The lines below, from the one holding "brevkasse@barneguiden.dk" through the one holding "Doctor Joint là gì", are to be restated word for word, with all images left out.

(Beginning of Information shown)

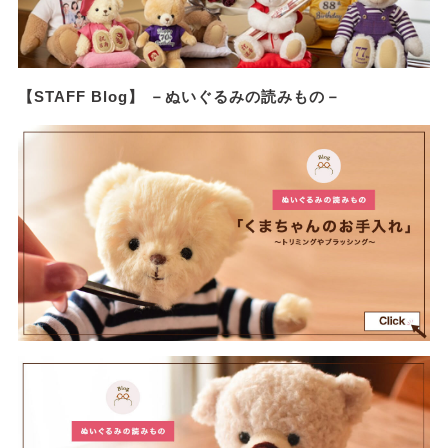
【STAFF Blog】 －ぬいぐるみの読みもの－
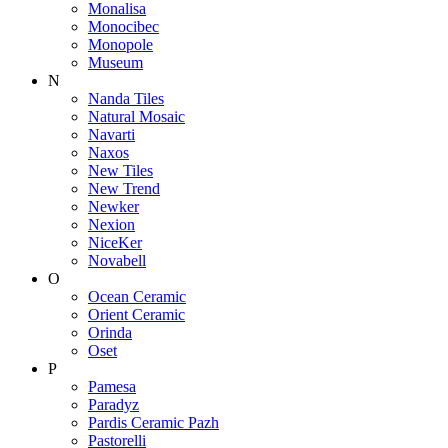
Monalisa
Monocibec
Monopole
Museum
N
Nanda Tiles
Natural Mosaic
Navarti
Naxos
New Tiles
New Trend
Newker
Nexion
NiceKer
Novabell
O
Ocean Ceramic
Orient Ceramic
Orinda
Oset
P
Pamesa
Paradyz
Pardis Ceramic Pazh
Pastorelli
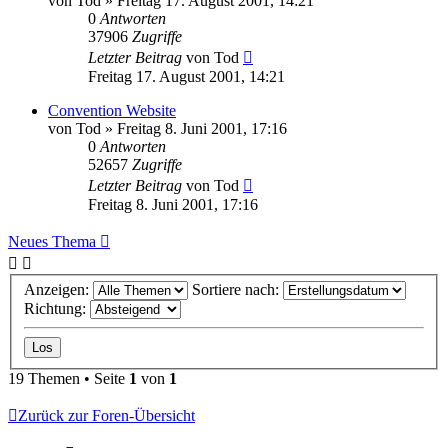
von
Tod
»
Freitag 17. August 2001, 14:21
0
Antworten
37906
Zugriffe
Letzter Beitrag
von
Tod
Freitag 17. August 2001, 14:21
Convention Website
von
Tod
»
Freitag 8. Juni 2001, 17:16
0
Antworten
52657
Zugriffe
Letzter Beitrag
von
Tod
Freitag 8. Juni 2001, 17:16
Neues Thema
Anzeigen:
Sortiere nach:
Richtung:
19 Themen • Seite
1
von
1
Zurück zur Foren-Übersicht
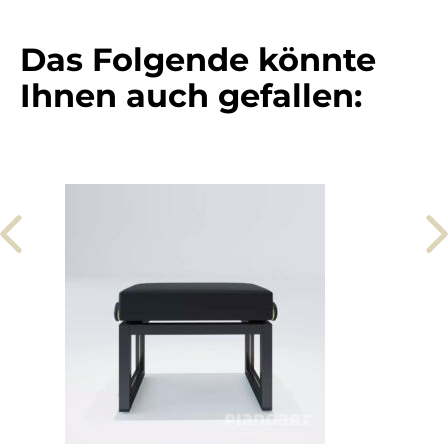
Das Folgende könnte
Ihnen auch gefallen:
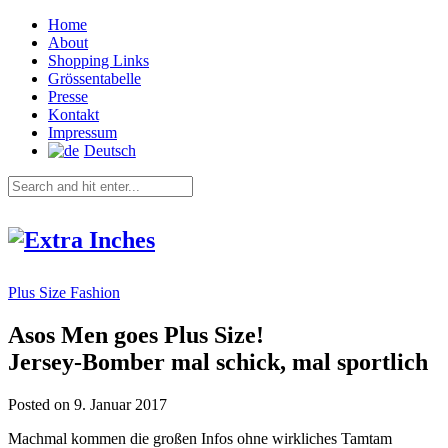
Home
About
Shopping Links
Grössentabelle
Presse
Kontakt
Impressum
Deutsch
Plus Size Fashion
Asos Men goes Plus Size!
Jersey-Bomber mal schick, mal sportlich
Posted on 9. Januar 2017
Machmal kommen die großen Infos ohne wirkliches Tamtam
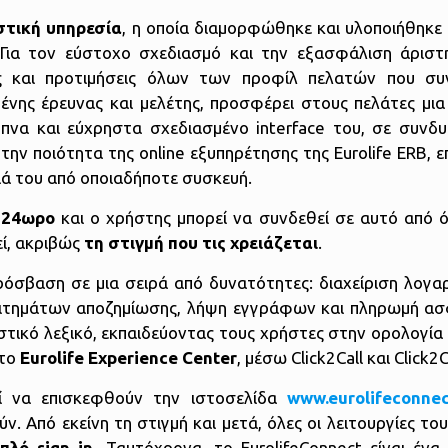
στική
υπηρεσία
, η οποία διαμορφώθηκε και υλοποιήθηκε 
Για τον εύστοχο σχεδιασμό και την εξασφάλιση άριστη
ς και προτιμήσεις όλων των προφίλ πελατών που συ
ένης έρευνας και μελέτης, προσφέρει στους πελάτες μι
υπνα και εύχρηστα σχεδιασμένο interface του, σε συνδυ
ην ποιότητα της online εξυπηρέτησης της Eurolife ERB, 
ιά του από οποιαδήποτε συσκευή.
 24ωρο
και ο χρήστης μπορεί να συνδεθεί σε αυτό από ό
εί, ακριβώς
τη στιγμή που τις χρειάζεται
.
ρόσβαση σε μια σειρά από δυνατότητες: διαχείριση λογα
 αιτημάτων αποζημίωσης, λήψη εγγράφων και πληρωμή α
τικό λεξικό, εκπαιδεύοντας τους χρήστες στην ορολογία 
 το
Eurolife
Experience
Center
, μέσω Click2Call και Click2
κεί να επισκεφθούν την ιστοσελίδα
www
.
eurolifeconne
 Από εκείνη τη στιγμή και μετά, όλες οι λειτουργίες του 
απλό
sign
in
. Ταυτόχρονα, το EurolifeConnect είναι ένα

(End of Information shown)
(Beginning of Information shown)

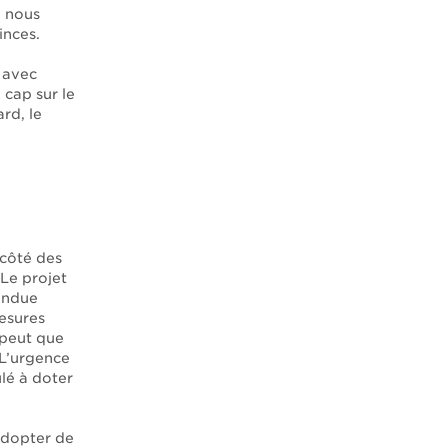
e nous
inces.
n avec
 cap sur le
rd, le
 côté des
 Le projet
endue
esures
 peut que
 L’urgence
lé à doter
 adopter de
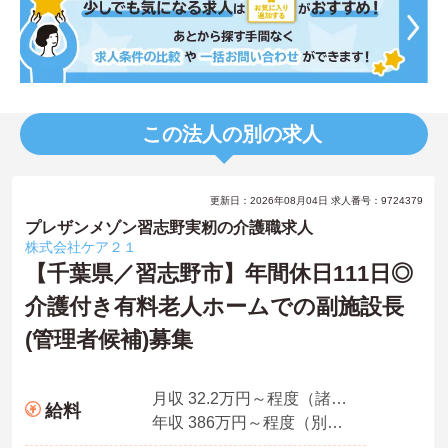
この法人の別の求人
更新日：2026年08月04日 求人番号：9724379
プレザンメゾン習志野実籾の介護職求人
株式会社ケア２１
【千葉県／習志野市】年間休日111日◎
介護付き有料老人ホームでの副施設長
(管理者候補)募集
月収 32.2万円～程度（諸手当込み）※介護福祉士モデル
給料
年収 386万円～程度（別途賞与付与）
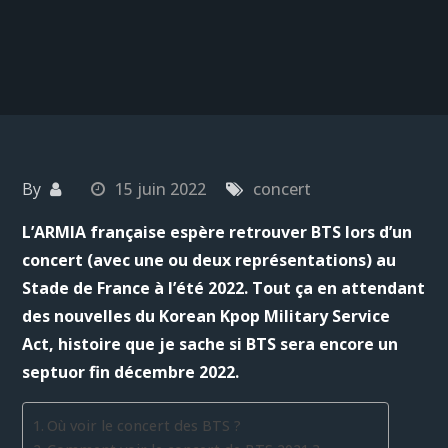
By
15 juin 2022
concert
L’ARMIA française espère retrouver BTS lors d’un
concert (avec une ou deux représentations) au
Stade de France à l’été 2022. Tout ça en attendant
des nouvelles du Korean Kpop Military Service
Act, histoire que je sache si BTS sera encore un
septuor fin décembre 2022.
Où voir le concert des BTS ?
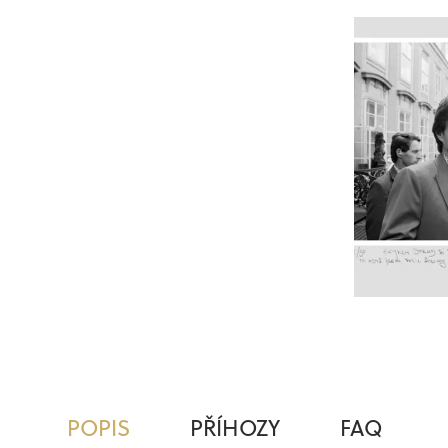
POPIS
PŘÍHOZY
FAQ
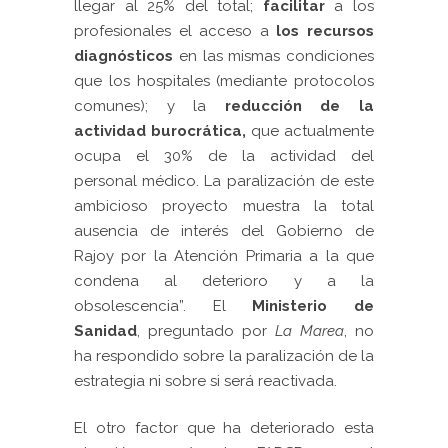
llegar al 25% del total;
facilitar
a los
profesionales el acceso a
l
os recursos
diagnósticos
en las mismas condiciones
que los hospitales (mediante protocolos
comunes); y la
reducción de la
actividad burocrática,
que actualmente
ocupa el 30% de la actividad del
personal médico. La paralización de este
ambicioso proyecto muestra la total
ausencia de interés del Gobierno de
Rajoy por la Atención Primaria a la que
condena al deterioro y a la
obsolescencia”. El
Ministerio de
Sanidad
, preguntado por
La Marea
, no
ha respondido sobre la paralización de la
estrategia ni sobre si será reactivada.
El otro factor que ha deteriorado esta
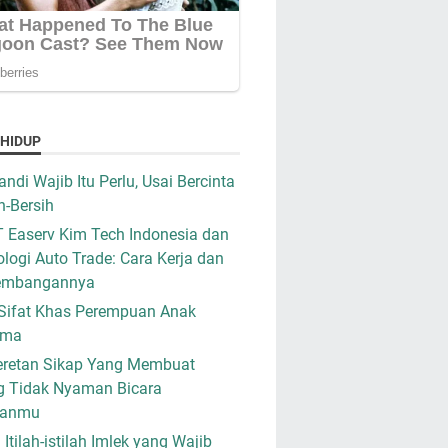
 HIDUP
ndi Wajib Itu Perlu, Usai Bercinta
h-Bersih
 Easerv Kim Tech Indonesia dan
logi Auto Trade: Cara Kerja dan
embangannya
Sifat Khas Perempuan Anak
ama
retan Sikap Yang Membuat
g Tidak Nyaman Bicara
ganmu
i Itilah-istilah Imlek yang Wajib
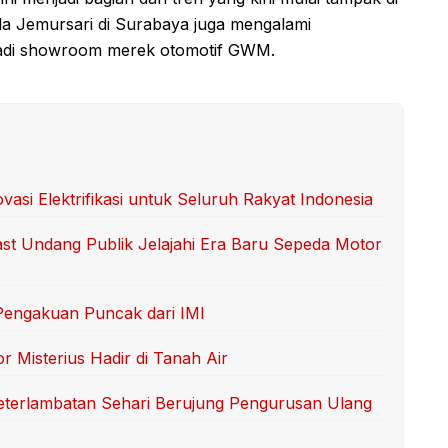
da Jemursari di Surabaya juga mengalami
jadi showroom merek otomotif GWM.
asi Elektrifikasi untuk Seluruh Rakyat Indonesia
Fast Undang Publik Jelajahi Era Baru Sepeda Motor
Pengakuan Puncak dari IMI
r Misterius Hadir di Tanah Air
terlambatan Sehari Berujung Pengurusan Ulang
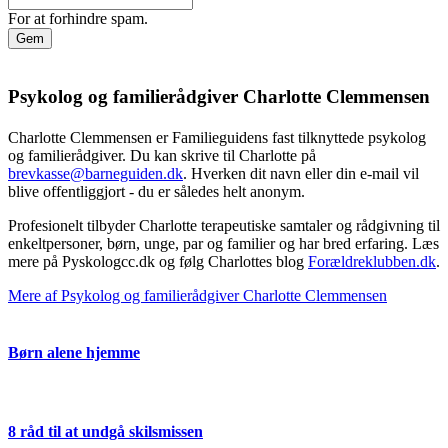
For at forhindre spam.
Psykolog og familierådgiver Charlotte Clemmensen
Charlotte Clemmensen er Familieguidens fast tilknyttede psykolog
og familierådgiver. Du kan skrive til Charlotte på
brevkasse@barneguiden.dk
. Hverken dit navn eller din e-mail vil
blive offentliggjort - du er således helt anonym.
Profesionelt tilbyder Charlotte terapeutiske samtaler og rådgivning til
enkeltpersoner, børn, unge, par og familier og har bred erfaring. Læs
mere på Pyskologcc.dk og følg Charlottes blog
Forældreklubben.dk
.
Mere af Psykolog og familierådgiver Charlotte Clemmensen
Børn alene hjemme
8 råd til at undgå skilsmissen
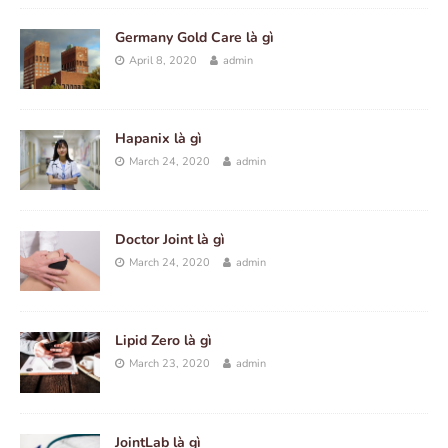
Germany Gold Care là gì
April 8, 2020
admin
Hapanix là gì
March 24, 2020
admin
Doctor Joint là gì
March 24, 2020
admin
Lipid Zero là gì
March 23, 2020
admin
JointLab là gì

(End of Information shown)
(Beginning of Information shown)

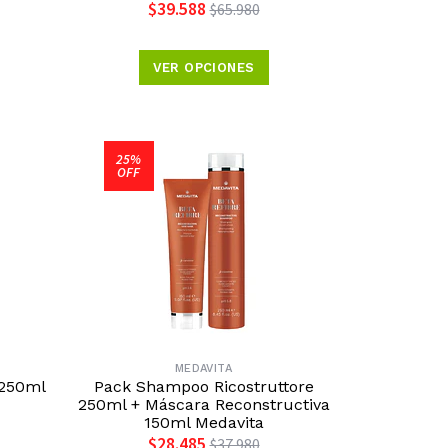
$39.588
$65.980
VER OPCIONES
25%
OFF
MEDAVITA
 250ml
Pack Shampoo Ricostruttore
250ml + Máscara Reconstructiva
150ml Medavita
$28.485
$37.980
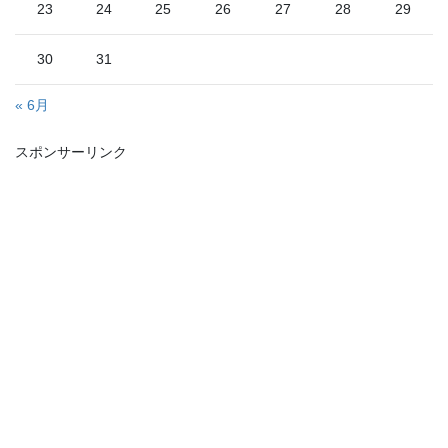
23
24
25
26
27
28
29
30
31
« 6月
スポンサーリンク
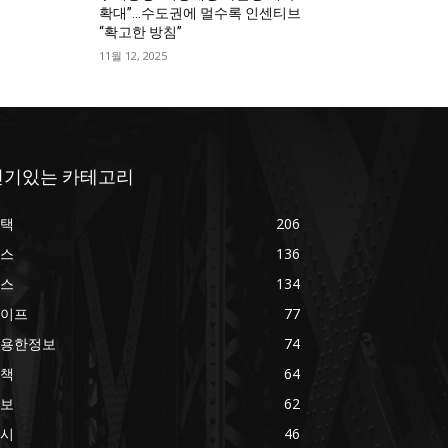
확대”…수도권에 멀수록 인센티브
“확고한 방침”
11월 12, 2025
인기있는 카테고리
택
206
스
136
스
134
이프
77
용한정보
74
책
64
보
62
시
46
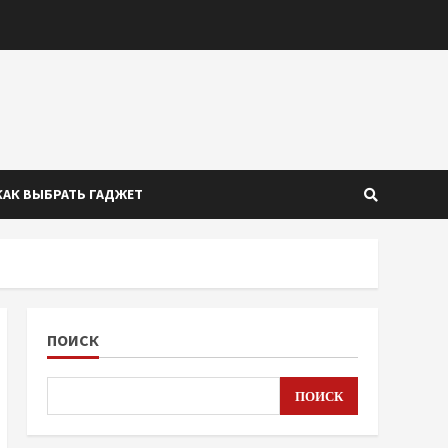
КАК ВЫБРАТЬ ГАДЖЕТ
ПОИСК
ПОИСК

(End of Information shown)

== Reply to the exercise ==
brevkasse@barneguiden.dk
. Hverken dit navn eller din e-mail vil
blive offentliggjort - du er således helt anonym.
Profesionelt tilbyder Charlotte terapeutiske samtaler og rådgivning til
enkeltpersoner, børn, unge, par og familier og har bred erfaring. Læs
mere på Pyskologcc.dk og følg Charlottes blog
Forældreklubben.dk
.
Mere af Psykolog og familierådgiver Charlotte Clemmensen
Børn alene hjemme
8 råd til at undgå skilsmissen
Germany Gold Care là gì
April 8, 2020
admin
Hapanix là gì
March 24, 2020
admin
Doctor Joint là gì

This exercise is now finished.